On July 2, a cyber attack was coordinated against several New Jersey-based gambling websites and continued throughout the July 4th holiday weekend.
At least four online casinos were affected and experience downtime, and we placed on alert as the State Division of Gaming Enforcement commenced their investigation.
Although this is the first time the country had seen an attack on online gaming websites, it isn’t the first time that hackers have targeted casinos. Back in 2014, Sands Casino in Las Vegas had experienced an IT catastrophe that led to the shutdown of PCS and servers, wiping many of their hard drives clean. Bloomberg Business writers Ben Elgin and Michael Riley explained that this wasn’t an Ocean’s Eleven heist; someone had a personal vendetta against the company, specifically CEO and majority owner Sheldon Adelson.
Frank Cilluffo, director of George Washington University’s Center for Cyber and Homeland Security, later disclosed that they believe this digital conflict was perpetrated by Iran. Many feared that this was the beginning of a cyber war, as the nation’s enemies discovered a way to injure American companies to the point that it would incite a government response. Surprisingly, Sands had managed to keep most of the details of the incident under wraps for almost a year. At the time, it was the biggest strike on US corporate infrastructure, prior to the Sony Pictures Entertainment hack from last November.
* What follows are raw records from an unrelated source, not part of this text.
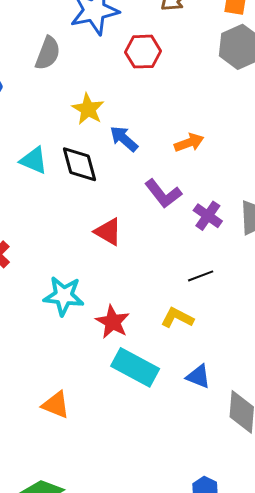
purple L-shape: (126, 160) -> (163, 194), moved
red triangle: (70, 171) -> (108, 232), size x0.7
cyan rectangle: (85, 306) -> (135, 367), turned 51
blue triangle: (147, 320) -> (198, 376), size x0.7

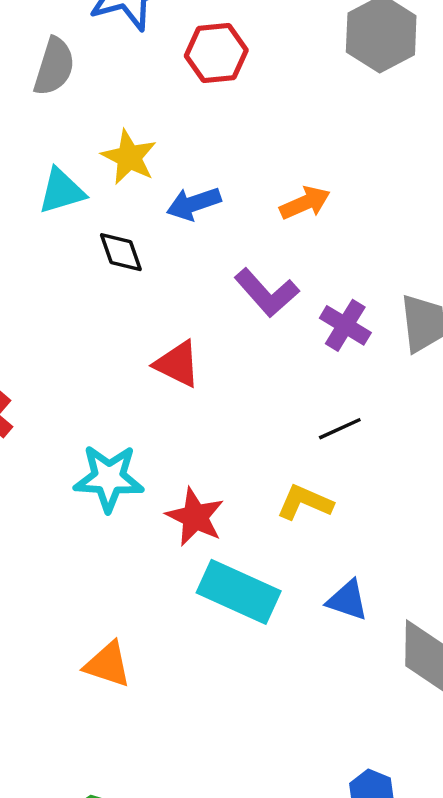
blue arrow: (124, 139) -> (194, 204), turned -56
cyan triangle: (34, 160) -> (62, 191), moved, turned -36
black diamond: (80, 164) -> (121, 252), size x0.7

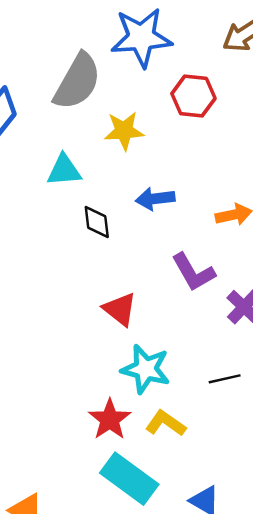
gray semicircle: (54, 67) -> (77, 81), size x1.4
yellow star: (129, 157) -> (124, 131), moved, turned 30
cyan star: (109, 478) -> (146, 369), moved
yellow L-shape: (305, 502) -> (166, 423), moved

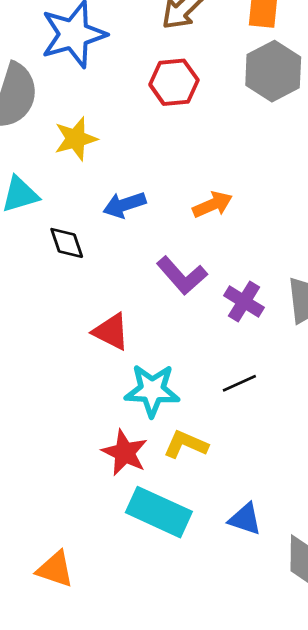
red hexagon: (193, 96) -> (174, 82), moved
Fast forward to this year’s July 4th weekend, David Rebuck of the State Division of Gaming Enforcement Director confirms that there was a Distributed Denial of Service (DDOS) attack, where the 30-minute downtime occurred due to the hackers flooding the sites with data, rendering the them inoperative. Atlantic City’s Bill Hughes Jr., head of Cybersecurity of law firm Cooper Levenson, compares the attack to a traffic gridlock, where “the parkway becomes a parking lot.”
The hackers threatened to launch a more powerful attack within 24 hours and revealed they would sustain this breach unless the casino operators paid a ransom to be paid in bitcoins, an internet currency that has proven popular with online criminals even though it does have its legitimate uses. Luckily, no further attacks were reported to the State Division of Gaming Enforcement. While gambling was legalized in Atlantic City in 1976 according to information portal Mayfair Casinos, online casinos had only been legal since 2013 which makes this strike rather sudden.
Sudden, maybe, but not random. Rebuck tells NJ.com that they have an idea of who was behind this hacking incident, saying that this individual is a known actor and has a history of this types of attacks. Rebuck did not divulge any more details of the perpetrator, along with the websites impacted and amount paid in ransom.
Despite the occurrences in the past year, University of Nevada’s Center for Gaming Research Director David Schwartz says that American online casinos are still not a major target for hackers, unlike gaming sites hosted on servers outside of the country which usually have a demand for ransom.